• **Texte fourni**
______________________________

Sacrifices sarkozystes

Quand on prétend que les idéologies sont mortes, il s’agit surtout de convaincre les derniers réfractaires que les idéologies altruistes sont définitivement discréditées. Pourtant, par parenthèse, c’est la montée de ces idéologies qui, pour simplifier, trouvent leur origine dans la philosophie des Lumières, a été le moteur du progrès social, culturel, et –pourquoi ne pas le dire ? –capitaliste.

http://lanternediogene.canalblog.com/archives/2008/10/14/10955580.html

 

En fait, toutes les idéologies ne sont pas mortes. L’ultralibéralisme en est une. A son autel, on sacrifie les animaux innocents de notre société et même les vierges, nous allons le voir. Qu’importent les faits, il convient d’avoir raison contre tout le monde et d’imposer à la plèbe ses jeux cruels. Ce sont les 120 jours de Salo, la décadence de Rome : le populo trinque pendant que les possédants vident leurs dernières bouteilles.

______________________________

• **Lignes répertoriées**
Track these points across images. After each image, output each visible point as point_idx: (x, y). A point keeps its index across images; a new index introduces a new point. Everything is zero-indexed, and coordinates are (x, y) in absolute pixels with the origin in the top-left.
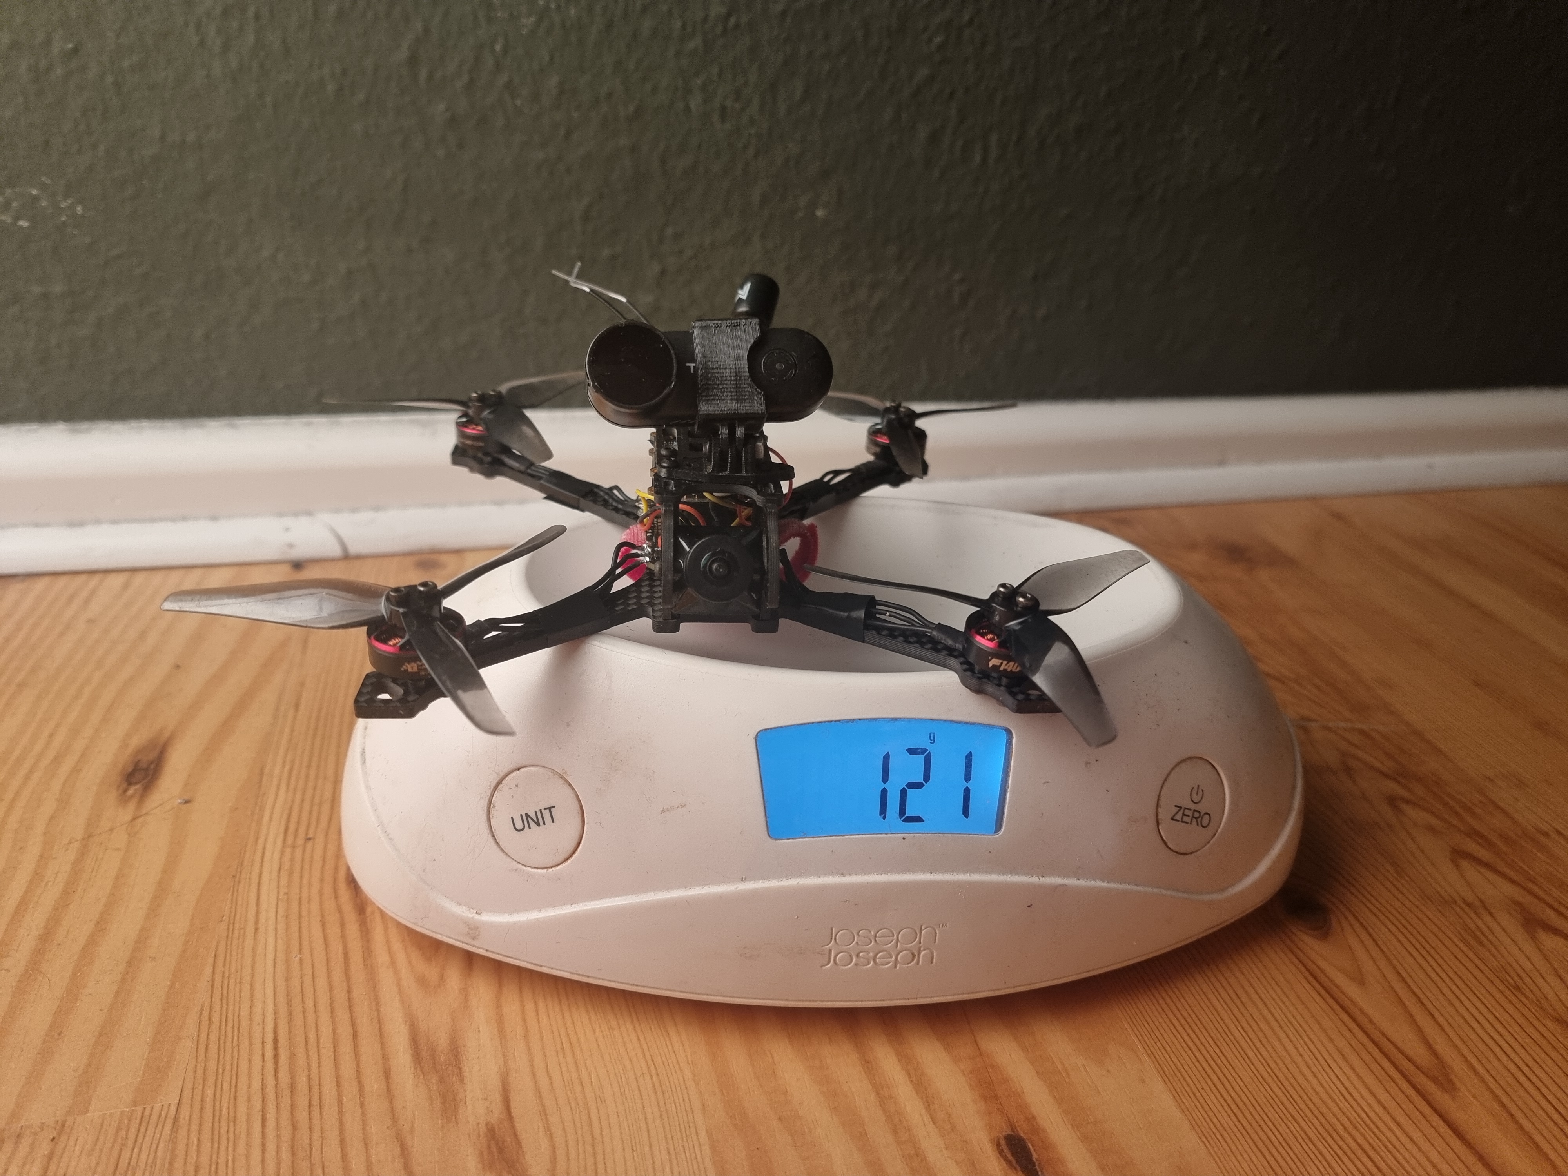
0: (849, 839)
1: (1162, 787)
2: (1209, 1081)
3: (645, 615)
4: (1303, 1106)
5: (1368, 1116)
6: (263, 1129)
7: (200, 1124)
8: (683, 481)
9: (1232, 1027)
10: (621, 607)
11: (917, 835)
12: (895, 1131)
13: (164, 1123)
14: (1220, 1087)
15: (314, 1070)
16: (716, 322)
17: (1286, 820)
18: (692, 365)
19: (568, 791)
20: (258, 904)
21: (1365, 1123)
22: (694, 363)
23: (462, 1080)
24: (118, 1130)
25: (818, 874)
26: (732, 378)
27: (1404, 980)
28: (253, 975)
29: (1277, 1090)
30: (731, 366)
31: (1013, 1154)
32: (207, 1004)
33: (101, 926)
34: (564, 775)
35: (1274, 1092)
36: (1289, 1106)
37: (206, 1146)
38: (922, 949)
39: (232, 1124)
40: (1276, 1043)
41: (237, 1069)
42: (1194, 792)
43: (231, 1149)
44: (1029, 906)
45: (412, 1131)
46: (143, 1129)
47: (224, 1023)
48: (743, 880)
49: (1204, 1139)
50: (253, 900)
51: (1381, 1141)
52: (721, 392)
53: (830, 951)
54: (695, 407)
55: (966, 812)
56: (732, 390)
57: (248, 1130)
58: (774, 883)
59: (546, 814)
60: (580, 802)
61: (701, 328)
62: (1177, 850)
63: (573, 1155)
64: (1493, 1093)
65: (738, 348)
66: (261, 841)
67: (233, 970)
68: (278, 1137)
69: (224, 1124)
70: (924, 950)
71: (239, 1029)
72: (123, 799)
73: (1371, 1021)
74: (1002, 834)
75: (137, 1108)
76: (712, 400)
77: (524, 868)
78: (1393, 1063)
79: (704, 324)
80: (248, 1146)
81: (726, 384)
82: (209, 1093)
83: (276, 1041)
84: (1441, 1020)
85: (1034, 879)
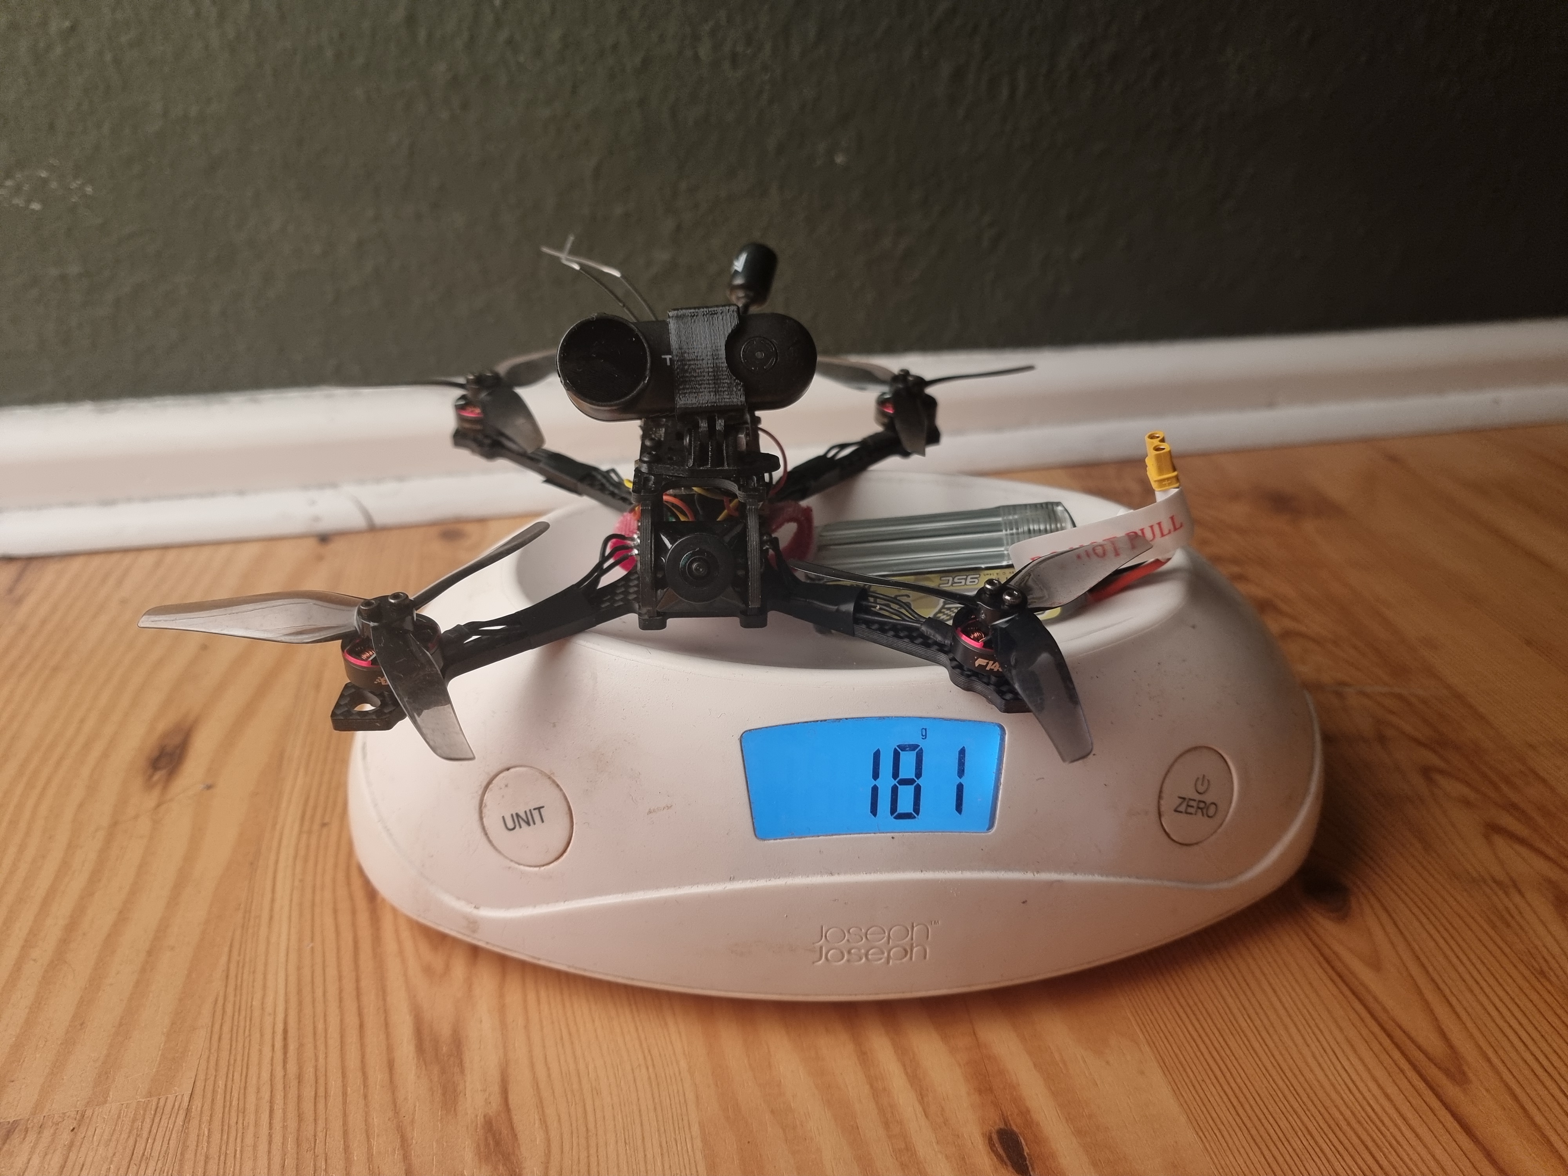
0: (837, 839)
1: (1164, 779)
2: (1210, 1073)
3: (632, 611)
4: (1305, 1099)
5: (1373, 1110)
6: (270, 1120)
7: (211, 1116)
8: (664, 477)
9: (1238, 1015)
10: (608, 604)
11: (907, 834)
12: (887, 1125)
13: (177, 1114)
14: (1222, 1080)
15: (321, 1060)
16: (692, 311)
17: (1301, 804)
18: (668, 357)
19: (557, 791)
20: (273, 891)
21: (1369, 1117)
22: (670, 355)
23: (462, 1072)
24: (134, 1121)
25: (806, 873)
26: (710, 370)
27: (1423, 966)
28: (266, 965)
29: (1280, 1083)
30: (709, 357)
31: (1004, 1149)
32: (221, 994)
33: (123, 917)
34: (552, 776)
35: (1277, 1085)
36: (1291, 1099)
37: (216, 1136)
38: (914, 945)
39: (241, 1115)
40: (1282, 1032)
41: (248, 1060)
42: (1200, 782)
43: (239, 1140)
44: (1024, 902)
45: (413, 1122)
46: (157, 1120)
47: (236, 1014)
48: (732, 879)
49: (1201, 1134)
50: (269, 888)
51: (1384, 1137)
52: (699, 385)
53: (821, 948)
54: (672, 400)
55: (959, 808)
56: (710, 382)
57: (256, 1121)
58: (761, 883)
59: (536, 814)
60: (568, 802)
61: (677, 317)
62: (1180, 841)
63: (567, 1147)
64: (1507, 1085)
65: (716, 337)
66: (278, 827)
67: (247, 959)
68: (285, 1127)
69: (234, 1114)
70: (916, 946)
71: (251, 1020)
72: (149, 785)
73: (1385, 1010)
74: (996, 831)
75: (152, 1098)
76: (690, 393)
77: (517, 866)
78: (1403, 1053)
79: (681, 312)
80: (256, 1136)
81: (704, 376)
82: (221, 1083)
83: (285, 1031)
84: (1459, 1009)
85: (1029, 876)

______________________________

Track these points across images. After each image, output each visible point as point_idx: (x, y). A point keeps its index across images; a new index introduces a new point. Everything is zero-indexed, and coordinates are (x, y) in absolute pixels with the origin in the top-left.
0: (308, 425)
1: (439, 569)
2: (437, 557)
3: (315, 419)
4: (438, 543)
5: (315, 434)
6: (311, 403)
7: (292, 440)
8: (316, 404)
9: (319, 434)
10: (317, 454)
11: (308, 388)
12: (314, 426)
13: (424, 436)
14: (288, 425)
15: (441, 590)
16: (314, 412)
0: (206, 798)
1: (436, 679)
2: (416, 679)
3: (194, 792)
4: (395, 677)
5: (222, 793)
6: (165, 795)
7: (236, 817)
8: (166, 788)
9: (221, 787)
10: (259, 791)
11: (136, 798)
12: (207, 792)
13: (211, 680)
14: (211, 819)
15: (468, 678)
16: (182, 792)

______________________________

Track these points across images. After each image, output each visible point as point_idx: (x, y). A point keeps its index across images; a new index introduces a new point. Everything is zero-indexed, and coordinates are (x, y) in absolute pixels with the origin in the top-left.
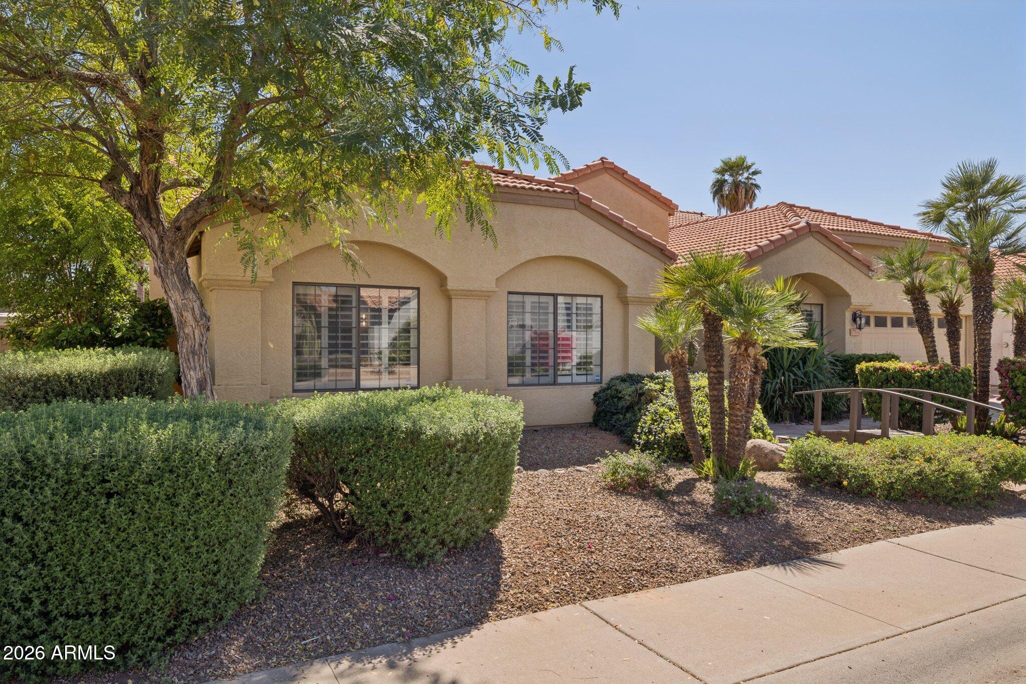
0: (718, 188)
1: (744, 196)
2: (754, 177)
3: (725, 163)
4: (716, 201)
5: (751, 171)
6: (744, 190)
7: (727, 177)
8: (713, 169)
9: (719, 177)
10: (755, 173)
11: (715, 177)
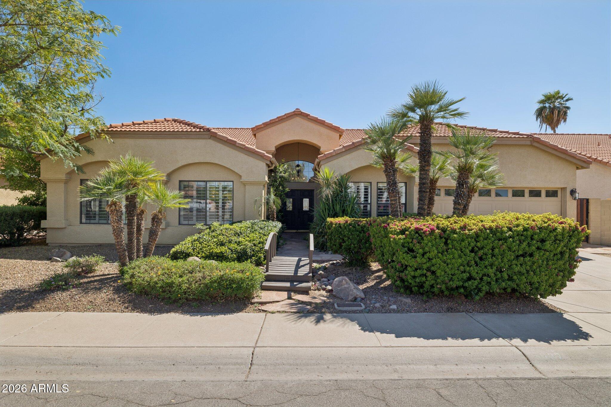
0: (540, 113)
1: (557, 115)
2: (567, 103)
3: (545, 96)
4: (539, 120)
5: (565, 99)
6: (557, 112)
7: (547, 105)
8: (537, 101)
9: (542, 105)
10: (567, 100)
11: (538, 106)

______________________________

• **Consigne**
Recopiez le passage du texte sur les idéologies situé entre « Sacrifices sarkozystes » et « dire ? –capitaliste. », ces deux passages compris. Les lignes forment un ensemble distinct du texte.

• **Exercice corrigé**
Sacrifices sarkozystes

Quand on prétend que les idéologies sont mortes, il s’agit surtout de convaincre les derniers réfractaires que les idéologies altruistes sont définitivement discréditées. Pourtant, par parenthèse, c’est la montée de ces idéologies qui, pour simplifier, trouvent leur origine dans la philosophie des Lumières, a été le moteur du progrès social, culturel, et –pourquoi ne pas le dire ? –capitaliste.